Data for the task Block Start

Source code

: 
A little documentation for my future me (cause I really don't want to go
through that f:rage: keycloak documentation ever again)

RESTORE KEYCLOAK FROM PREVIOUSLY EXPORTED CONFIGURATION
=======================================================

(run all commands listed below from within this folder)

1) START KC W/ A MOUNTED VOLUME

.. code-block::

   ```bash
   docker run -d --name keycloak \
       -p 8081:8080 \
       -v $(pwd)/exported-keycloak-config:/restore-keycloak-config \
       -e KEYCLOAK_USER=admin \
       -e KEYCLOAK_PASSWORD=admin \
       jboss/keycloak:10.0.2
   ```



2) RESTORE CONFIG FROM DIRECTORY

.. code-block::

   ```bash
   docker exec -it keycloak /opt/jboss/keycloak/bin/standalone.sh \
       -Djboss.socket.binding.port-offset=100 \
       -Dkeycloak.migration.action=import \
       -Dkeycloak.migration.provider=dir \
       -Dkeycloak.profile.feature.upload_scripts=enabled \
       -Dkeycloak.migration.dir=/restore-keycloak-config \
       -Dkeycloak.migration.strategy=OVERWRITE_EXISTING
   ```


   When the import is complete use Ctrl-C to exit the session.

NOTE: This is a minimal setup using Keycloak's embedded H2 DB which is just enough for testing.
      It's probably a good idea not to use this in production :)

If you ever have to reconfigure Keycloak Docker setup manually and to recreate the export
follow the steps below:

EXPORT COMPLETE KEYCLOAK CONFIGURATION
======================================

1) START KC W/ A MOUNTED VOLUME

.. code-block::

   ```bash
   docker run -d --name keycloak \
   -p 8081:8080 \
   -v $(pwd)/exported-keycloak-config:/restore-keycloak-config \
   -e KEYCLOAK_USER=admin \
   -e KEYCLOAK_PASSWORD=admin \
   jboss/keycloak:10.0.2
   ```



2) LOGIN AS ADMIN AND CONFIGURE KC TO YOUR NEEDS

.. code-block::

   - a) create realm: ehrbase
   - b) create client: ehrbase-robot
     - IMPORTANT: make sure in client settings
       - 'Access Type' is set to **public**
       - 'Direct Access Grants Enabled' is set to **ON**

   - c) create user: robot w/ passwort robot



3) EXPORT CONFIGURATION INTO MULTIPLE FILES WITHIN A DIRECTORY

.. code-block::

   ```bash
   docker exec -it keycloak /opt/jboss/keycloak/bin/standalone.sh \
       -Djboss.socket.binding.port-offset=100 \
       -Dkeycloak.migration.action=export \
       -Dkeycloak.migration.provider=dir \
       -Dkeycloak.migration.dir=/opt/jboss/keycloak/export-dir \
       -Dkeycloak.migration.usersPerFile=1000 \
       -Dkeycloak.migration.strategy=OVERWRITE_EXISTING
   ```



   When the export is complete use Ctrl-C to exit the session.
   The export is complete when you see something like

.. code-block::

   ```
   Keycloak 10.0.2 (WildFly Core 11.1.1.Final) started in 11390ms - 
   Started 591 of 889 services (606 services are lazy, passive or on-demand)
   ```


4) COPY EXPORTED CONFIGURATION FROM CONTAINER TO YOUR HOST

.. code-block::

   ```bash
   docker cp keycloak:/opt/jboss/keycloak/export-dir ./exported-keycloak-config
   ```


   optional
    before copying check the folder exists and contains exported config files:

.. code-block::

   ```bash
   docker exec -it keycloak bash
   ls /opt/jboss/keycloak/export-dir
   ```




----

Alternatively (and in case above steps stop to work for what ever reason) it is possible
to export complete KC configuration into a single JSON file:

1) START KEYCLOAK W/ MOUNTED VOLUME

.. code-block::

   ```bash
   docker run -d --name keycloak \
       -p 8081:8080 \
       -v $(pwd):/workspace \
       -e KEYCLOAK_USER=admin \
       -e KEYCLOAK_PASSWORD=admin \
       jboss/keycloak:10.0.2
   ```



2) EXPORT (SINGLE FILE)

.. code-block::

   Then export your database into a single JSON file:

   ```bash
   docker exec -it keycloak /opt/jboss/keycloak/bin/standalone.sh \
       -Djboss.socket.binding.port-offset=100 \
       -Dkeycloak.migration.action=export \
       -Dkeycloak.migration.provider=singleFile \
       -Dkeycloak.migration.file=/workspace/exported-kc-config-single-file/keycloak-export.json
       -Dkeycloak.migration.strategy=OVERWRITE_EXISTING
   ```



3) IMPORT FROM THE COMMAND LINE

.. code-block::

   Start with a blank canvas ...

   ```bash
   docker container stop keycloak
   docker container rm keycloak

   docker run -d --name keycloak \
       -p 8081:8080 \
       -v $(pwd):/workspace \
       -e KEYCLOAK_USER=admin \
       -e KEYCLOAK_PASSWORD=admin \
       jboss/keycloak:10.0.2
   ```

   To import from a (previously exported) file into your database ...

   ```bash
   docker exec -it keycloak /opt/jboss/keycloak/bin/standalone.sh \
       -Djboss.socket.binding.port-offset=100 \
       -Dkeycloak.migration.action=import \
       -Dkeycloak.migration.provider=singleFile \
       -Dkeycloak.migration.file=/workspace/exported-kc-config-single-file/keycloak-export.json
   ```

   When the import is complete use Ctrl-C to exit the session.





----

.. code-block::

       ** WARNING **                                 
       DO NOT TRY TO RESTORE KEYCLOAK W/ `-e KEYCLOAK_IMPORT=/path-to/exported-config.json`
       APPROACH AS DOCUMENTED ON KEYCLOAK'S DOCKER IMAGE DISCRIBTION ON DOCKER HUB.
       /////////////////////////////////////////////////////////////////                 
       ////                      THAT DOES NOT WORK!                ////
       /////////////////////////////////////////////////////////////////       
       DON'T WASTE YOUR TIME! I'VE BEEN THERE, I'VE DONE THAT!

Data for the task Block End

— What this task involves —
Nothing may be dropped or altered; repeat every record in full.

— Written response —
Source code

: 
A little documentation for my future me (cause I really don't want to go
through that f:rage: keycloak documentation ever again)

RESTORE KEYCLOAK FROM PREVIOUSLY EXPORTED CONFIGURATION
=======================================================

(run all commands listed below from within this folder)

1) START KC W/ A MOUNTED VOLUME

.. code-block::

   ```bash
   docker run -d --name keycloak \
       -p 8081:8080 \
       -v $(pwd)/exported-keycloak-config:/restore-keycloak-config \
       -e KEYCLOAK_USER=admin \
       -e KEYCLOAK_PASSWORD=admin \
       jboss/keycloak:10.0.2
   ```



2) RESTORE CONFIG FROM DIRECTORY

.. code-block::

   ```bash
   docker exec -it keycloak /opt/jboss/keycloak/bin/standalone.sh \
       -Djboss.socket.binding.port-offset=100 \
       -Dkeycloak.migration.action=import \
       -Dkeycloak.migration.provider=dir \
       -Dkeycloak.profile.feature.upload_scripts=enabled \
       -Dkeycloak.migration.dir=/restore-keycloak-config \
       -Dkeycloak.migration.strategy=OVERWRITE_EXISTING
   ```


   When the import is complete use Ctrl-C to exit the session.

NOTE: This is a minimal setup using Keycloak's embedded H2 DB which is just enough for testing.
      It's probably a good idea not to use this in production :)

If you ever have to reconfigure Keycloak Docker setup manually and to recreate the export
follow the steps below:

EXPORT COMPLETE KEYCLOAK CONFIGURATION
======================================

1) START KC W/ A MOUNTED VOLUME

.. code-block::

   ```bash
   docker run -d --name keycloak \
   -p 8081:8080 \
   -v $(pwd)/exported-keycloak-config:/restore-keycloak-config \
   -e KEYCLOAK_USER=admin \
   -e KEYCLOAK_PASSWORD=admin \
   jboss/keycloak:10.0.2
   ```



2) LOGIN AS ADMIN AND CONFIGURE KC TO YOUR NEEDS

.. code-block::

   - a) create realm: ehrbase
   - b) create client: ehrbase-robot
     - IMPORTANT: make sure in client settings
       - 'Access Type' is set to **public**
       - 'Direct Access Grants Enabled' is set to **ON**

   - c) create user: robot w/ passwort robot



3) EXPORT CONFIGURATION INTO MULTIPLE FILES WITHIN A DIRECTORY

.. code-block::

   ```bash
   docker exec -it keycloak /opt/jboss/keycloak/bin/standalone.sh \
       -Djboss.socket.binding.port-offset=100 \
       -Dkeycloak.migration.action=export \
       -Dkeycloak.migration.provider=dir \
       -Dkeycloak.migration.dir=/opt/jboss/keycloak/export-dir \
       -Dkeycloak.migration.usersPerFile=1000 \
       -Dkeycloak.migration.strategy=OVERWRITE_EXISTING
   ```



   When the export is complete use Ctrl-C to exit the session.
   The export is complete when you see something like

.. code-block::

   ```
   Keycloak 10.0.2 (WildFly Core 11.1.1.Final) started in 11390ms - 
   Started 591 of 889 services (606 services are lazy, passive or on-demand)
   ```


4) COPY EXPORTED CONFIGURATION FROM CONTAINER TO YOUR HOST

.. code-block::

   ```bash
   docker cp keycloak:/opt/jboss/keycloak/export-dir ./exported-keycloak-config
   ```


   optional
    before copying check the folder exists and contains exported config files:

.. code-block::

   ```bash
   docker exec -it keycloak bash
   ls /opt/jboss/keycloak/export-dir
   ```




----

Alternatively (and in case above steps stop to work for what ever reason) it is possible
to export complete KC configuration into a single JSON file:

1) START KEYCLOAK W/ MOUNTED VOLUME

.. code-block::

   ```bash
   docker run -d --name keycloak \
       -p 8081:8080 \
       -v $(pwd):/workspace \
       -e KEYCLOAK_USER=admin \
       -e KEYCLOAK_PASSWORD=admin \
       jboss/keycloak:10.0.2
   ```



2) EXPORT (SINGLE FILE)

.. code-block::

   Then export your database into a single JSON file:

   ```bash
   docker exec -it keycloak /opt/jboss/keycloak/bin/standalone.sh \
       -Djboss.socket.binding.port-offset=100 \
       -Dkeycloak.migration.action=export \
       -Dkeycloak.migration.provider=singleFile \
       -Dkeycloak.migration.file=/workspace/exported-kc-config-single-file/keycloak-export.json
       -Dkeycloak.migration.strategy=OVERWRITE_EXISTING
   ```



3) IMPORT FROM THE COMMAND LINE

.. code-block::

   Start with a blank canvas ...

   ```bash
   docker container stop keycloak
   docker container rm keycloak

   docker run -d --name keycloak \
       -p 8081:8080 \
       -v $(pwd):/workspace \
       -e KEYCLOAK_USER=admin \
       -e KEYCLOAK_PASSWORD=admin \
       jboss/keycloak:10.0.2
   ```

   To import from a (previously exported) file into your database ...

   ```bash
   docker exec -it keycloak /opt/jboss/keycloak/bin/standalone.sh \
       -Djboss.socket.binding.port-offset=100 \
       -Dkeycloak.migration.action=import \
       -Dkeycloak.migration.provider=singleFile \
       -Dkeycloak.migration.file=/workspace/exported-kc-config-single-file/keycloak-export.json
   ```

   When the import is complete use Ctrl-C to exit the session.





----

.. code-block::

       ** WARNING **                                 
       DO NOT TRY TO RESTORE KEYCLOAK W/ `-e KEYCLOAK_IMPORT=/path-to/exported-config.json`
       APPROACH AS DOCUMENTED ON KEYCLOAK'S DOCKER IMAGE DISCRIBTION ON DOCKER HUB.
       /////////////////////////////////////////////////////////////////                 
       ////                      THAT DOES NOT WORK!                ////
       /////////////////////////////////////////////////////////////////       
       DON'T WASTE YOUR TIME! I'VE BEEN THERE, I'VE DONE THAT!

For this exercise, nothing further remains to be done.